= Problem description =
Return the data below exactly, but only from the line containing "ring tip: (131, 187)" through the line containing "wrist: (326, 22)", with both of those lines included.
*** Begin section ***
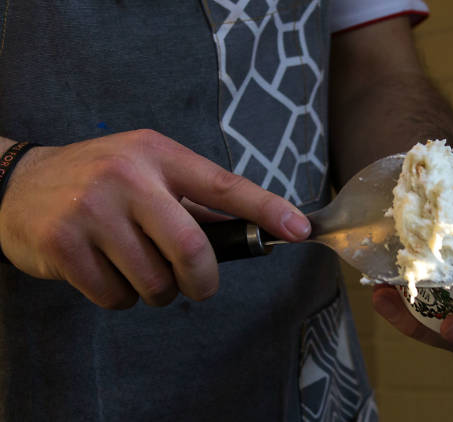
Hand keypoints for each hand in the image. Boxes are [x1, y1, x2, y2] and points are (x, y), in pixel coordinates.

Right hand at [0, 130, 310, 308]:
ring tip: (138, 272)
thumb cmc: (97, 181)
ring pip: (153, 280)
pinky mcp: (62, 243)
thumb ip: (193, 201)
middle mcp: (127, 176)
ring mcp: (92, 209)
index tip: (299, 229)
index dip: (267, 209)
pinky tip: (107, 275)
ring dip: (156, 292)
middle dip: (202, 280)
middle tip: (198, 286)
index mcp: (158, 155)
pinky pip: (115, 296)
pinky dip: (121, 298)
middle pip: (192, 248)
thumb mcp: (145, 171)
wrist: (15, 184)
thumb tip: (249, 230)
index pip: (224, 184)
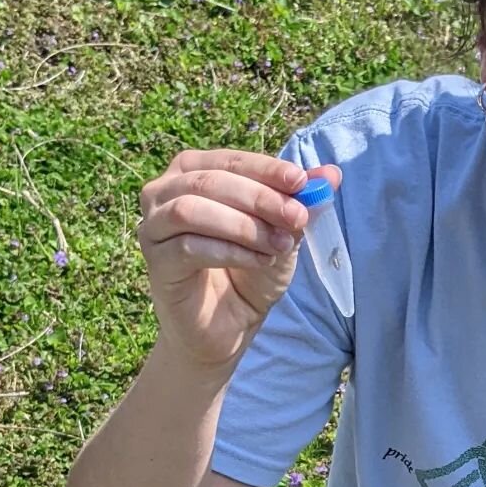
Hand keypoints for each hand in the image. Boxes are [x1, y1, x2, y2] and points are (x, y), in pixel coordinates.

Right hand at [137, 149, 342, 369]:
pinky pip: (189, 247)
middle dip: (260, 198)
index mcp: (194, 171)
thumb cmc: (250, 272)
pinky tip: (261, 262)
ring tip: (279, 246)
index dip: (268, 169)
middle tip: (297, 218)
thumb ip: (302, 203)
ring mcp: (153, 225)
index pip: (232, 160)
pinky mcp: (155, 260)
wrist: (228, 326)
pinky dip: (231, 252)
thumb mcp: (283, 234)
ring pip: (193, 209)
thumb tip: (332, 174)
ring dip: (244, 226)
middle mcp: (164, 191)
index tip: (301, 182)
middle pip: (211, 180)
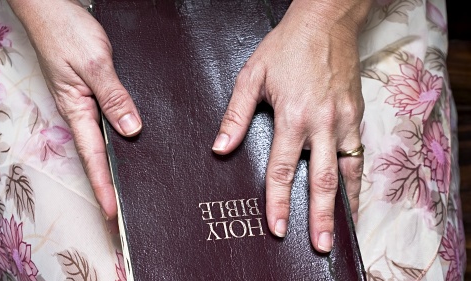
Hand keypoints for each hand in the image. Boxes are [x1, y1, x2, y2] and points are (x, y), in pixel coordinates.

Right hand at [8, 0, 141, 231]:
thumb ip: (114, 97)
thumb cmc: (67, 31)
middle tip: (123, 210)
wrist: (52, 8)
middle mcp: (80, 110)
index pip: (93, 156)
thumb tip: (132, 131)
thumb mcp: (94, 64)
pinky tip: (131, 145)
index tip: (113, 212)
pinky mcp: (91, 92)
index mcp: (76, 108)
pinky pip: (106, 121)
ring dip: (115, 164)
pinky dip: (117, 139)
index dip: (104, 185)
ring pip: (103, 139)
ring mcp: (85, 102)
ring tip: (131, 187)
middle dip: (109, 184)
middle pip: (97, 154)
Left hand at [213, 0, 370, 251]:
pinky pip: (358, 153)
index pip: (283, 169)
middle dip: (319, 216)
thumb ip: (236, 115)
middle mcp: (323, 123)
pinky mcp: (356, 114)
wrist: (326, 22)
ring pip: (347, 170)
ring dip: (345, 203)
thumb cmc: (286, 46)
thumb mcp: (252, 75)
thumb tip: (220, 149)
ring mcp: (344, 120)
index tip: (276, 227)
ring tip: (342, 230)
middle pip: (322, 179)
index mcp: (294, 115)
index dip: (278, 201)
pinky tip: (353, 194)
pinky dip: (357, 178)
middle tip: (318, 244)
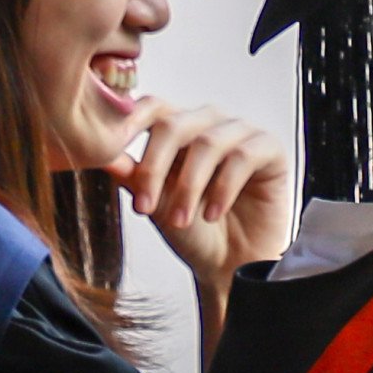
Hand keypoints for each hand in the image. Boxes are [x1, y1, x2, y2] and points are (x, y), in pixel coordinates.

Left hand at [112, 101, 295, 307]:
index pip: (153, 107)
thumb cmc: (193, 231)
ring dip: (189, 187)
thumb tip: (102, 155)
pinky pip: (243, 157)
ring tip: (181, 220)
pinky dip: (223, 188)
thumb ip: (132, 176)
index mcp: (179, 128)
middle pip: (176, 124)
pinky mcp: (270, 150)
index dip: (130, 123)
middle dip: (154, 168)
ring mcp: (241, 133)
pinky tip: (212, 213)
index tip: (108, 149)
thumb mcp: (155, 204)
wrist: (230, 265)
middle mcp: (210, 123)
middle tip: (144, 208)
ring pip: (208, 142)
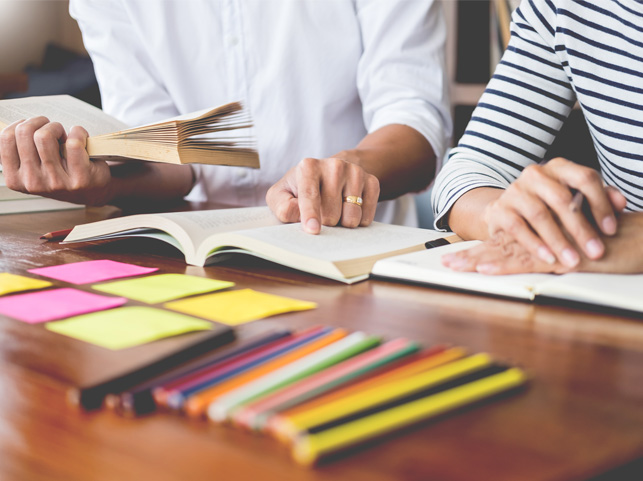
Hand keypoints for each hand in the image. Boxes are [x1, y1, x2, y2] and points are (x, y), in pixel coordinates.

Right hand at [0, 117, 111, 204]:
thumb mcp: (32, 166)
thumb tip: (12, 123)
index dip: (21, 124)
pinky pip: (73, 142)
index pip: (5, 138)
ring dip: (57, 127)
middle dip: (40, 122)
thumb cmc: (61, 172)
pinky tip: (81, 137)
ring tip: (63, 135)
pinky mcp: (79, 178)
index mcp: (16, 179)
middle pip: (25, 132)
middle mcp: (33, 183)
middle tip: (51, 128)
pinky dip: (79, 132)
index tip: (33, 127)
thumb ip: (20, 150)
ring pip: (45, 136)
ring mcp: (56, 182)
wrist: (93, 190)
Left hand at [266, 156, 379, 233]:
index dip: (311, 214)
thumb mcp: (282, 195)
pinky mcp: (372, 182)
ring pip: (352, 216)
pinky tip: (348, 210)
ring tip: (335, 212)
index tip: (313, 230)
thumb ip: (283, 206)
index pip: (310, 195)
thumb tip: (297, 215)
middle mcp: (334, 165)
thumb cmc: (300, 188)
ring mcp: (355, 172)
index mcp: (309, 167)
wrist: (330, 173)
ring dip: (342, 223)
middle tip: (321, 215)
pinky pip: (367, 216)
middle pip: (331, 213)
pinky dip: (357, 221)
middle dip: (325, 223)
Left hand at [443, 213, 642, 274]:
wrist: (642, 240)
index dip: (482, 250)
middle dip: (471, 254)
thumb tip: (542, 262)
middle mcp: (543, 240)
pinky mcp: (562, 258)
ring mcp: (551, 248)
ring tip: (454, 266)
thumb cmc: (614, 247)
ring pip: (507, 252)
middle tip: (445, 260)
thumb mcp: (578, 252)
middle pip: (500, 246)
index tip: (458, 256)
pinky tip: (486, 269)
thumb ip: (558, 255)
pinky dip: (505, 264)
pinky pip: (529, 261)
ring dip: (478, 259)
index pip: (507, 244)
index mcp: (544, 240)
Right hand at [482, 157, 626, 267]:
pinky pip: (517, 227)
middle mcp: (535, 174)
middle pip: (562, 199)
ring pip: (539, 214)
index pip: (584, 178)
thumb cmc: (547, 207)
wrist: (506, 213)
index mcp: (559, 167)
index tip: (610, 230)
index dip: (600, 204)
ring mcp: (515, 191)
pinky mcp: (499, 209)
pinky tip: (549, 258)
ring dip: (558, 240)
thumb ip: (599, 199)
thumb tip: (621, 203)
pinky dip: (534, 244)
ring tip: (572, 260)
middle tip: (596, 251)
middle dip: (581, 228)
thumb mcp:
*** End section ***
= Completed task =
ring tip: (131, 187)
middle dip: (109, 184)
middle pip: (97, 154)
Left hand at [213, 0, 370, 251]:
pinky pip: (358, 153)
index pip: (283, 169)
middle dip: (319, 216)
thumb ip: (236, 115)
middle mcp: (323, 123)
pinky mcp: (356, 114)
wrist: (326, 22)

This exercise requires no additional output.